[[ Exercise input, beginning ]]

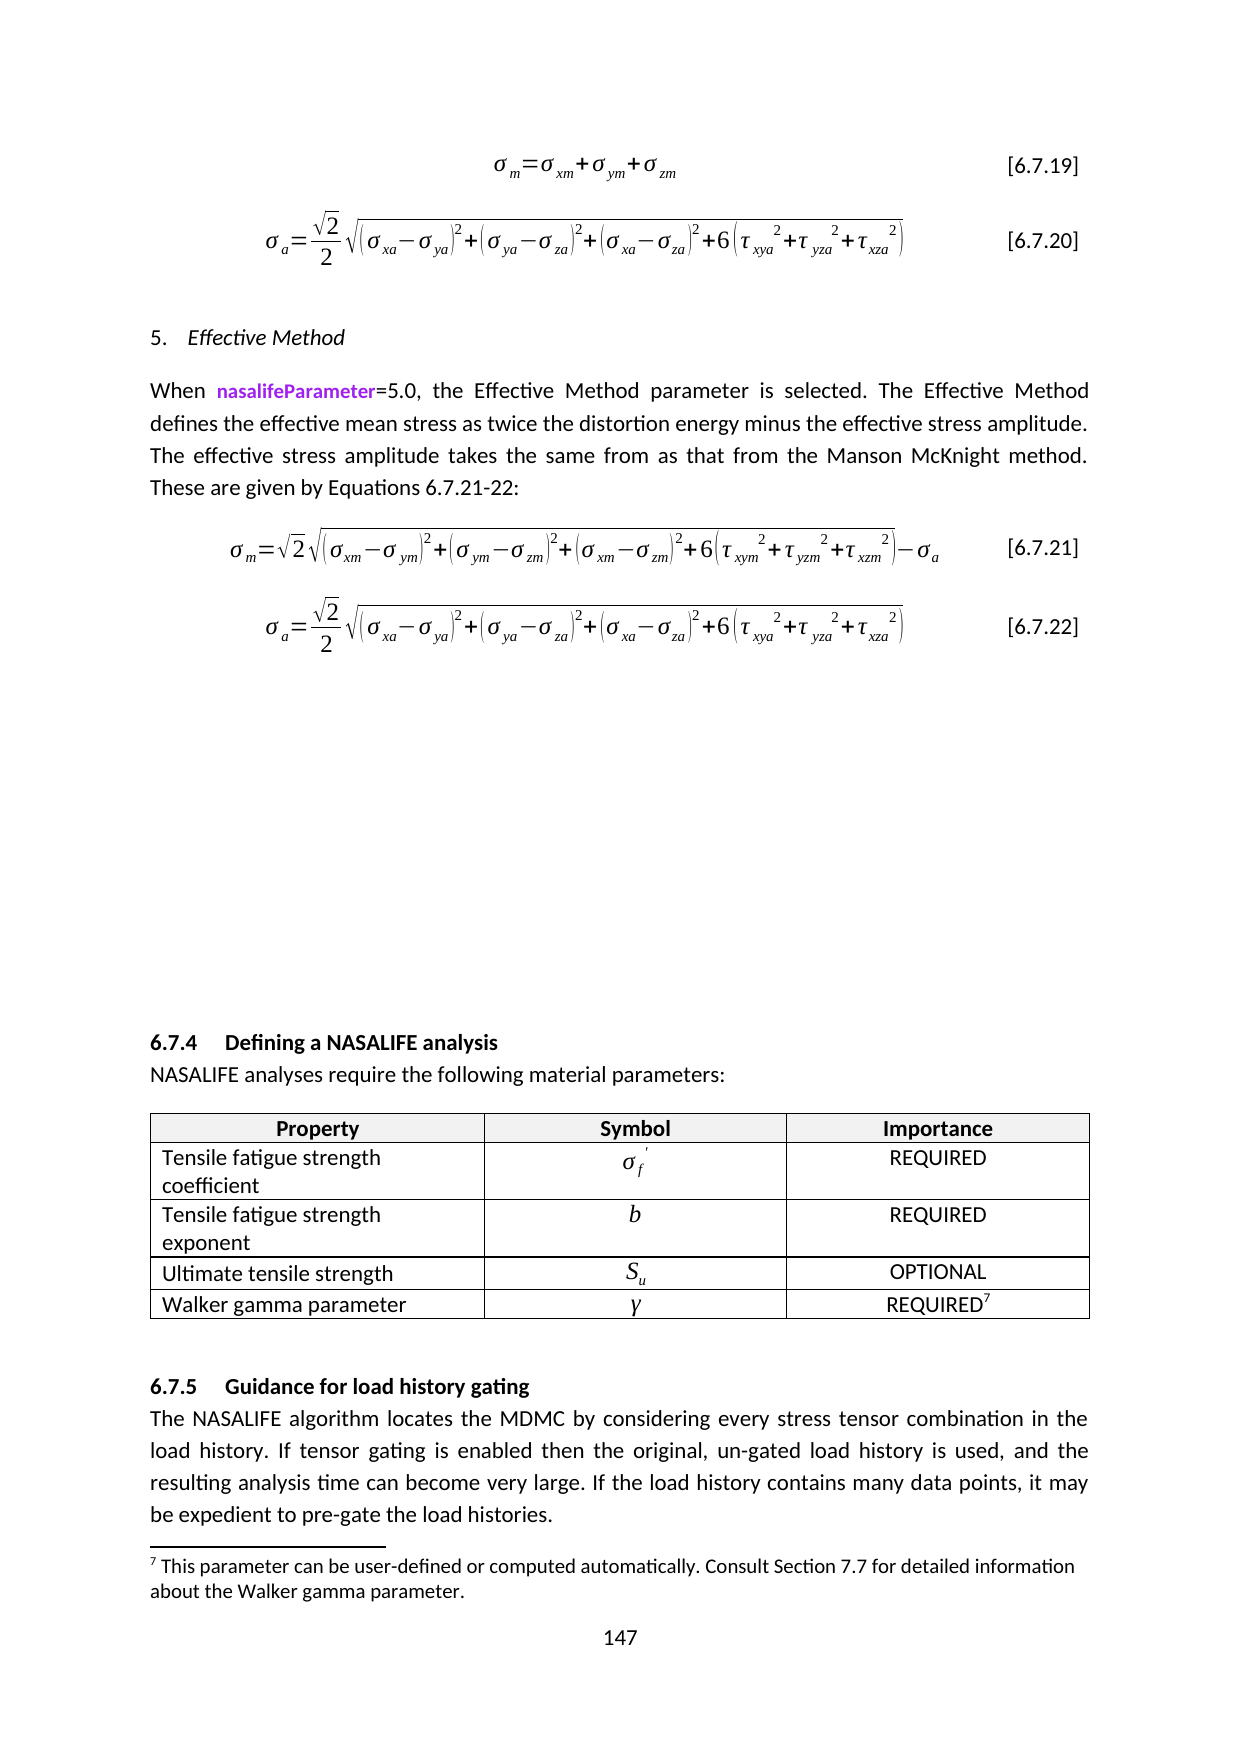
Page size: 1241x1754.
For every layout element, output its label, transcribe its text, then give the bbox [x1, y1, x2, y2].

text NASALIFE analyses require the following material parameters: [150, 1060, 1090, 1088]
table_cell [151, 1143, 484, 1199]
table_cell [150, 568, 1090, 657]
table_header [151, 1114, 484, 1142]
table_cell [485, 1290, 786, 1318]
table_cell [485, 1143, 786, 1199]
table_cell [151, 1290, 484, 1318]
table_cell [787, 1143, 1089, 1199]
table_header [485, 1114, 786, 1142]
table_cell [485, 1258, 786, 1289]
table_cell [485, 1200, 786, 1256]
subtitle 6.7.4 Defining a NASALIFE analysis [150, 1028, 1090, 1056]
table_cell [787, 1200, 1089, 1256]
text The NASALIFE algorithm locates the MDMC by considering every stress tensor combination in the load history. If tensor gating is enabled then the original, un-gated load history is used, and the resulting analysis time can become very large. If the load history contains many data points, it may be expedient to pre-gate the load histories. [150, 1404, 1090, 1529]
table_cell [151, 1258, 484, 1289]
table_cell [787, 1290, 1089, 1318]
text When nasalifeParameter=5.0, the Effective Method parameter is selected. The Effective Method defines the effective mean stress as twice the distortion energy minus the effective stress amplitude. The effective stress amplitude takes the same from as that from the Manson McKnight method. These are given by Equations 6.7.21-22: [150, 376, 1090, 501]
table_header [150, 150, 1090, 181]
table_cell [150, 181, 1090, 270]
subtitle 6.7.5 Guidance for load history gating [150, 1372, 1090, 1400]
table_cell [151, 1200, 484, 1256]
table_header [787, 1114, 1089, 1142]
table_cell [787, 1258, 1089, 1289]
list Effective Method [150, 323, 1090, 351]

[[ Exercise input, end ]]

Exercise
Please return the lines above exactly, with the pictures omitted.

Task solution
Page size: 1241x1754.
For every layout element, output its label, transcribe its text, then give the bbox [x1, y1, x2, y2].

text NASALIFE analyses require the following material parameters: [150, 1060, 1090, 1088]
table_cell [151, 1143, 484, 1199]
table_cell [150, 568, 1090, 657]
table_header [151, 1114, 484, 1142]
table_cell [485, 1290, 786, 1318]
table_cell [485, 1143, 786, 1199]
table_cell [151, 1290, 484, 1318]
table_cell [787, 1143, 1089, 1199]
table_header [485, 1114, 786, 1142]
table_cell [485, 1258, 786, 1289]
table_cell [485, 1200, 786, 1256]
subtitle 6.7.4 Defining a NASALIFE analysis [150, 1028, 1090, 1056]
table_cell [787, 1200, 1089, 1256]
text The NASALIFE algorithm locates the MDMC by considering every stress tensor combination in the load history. If tensor gating is enabled then the original, un-gated load history is used, and the resulting analysis time can become very large. If the load history contains many data points, it may be expedient to pre-gate the load histories. [150, 1404, 1090, 1529]
table_cell [151, 1258, 484, 1289]
table_cell [787, 1290, 1089, 1318]
text When nasalifeParameter=5.0, the Effective Method parameter is selected. The Effective Method defines the effective mean stress as twice the distortion energy minus the effective stress amplitude. The effective stress amplitude takes the same from as that from the Manson McKnight method. These are given by Equations 6.7.21-22: [150, 376, 1090, 501]
table_header [150, 150, 1090, 181]
table_cell [150, 181, 1090, 270]
subtitle 6.7.5 Guidance for load history gating [150, 1372, 1090, 1400]
table_cell [151, 1200, 484, 1256]
table_header [787, 1114, 1089, 1142]
table_cell [787, 1258, 1089, 1289]
list Effective Method [150, 323, 1090, 351]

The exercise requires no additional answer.